While announcing the stimulus package in the backdrop of the economic slowdown caused by the recent COVID-19 pandemic in India, the Finance Minister announced ₹20000 crore outlay to enhance the inland fisheries through Matsya Sampada Yojana. Out of this ₹11000 crore shall be utilized in promoting inland, marine fisheries, and aquacare and the remaining ₹9000 crore shall be deployed for building fishery infrastructure like harbors and cold storage chains. The government has targeted at increasing fish production to 700 thousand tonnes and help increase India's export to 1 trillion. The financial aid is also intended to provide employment opportunities to 5.5 million people in the next five years.

== Benefits ==

- Financial help is given to build fishing infrastructure like harbors, fish landing areas, fish markets, fish feed facilities, fish seed farms, and fish processing facilities.

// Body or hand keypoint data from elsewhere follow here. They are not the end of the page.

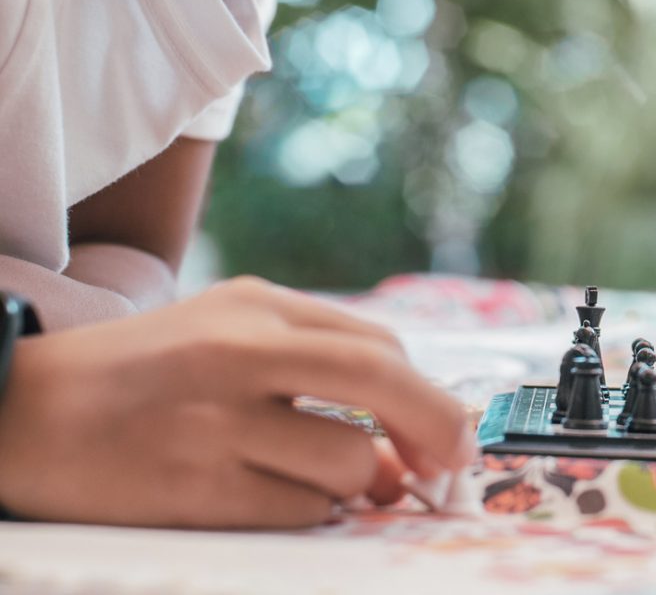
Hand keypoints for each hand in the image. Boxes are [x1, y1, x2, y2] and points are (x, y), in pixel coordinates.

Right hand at [0, 275, 475, 527]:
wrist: (18, 411)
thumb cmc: (136, 376)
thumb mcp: (222, 331)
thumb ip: (313, 367)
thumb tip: (397, 446)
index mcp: (255, 308)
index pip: (381, 347)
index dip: (429, 394)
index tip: (444, 429)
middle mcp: (241, 354)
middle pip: (386, 385)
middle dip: (438, 429)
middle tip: (447, 465)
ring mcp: (217, 421)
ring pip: (348, 463)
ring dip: (349, 486)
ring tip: (306, 479)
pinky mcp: (194, 487)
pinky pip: (297, 511)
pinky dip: (303, 513)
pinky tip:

- Financial help for fish farmers: The program offers money to fish farmers for building ponds, cages, hatcheries, and nurseries, and for setting up aeration systems and other equipment.
- The program provides money to support the management of fisheries by using scientific methods, making management plans, and creating information systems.
- Fish farmers can apply for a subsidy linked to credit, which aims to encourage them to start fish farms as a business.
- Support for marketing and exporting fish products: The program provides money to set up cold chains, fish processing facilities, and packaging facilities to help export fish products.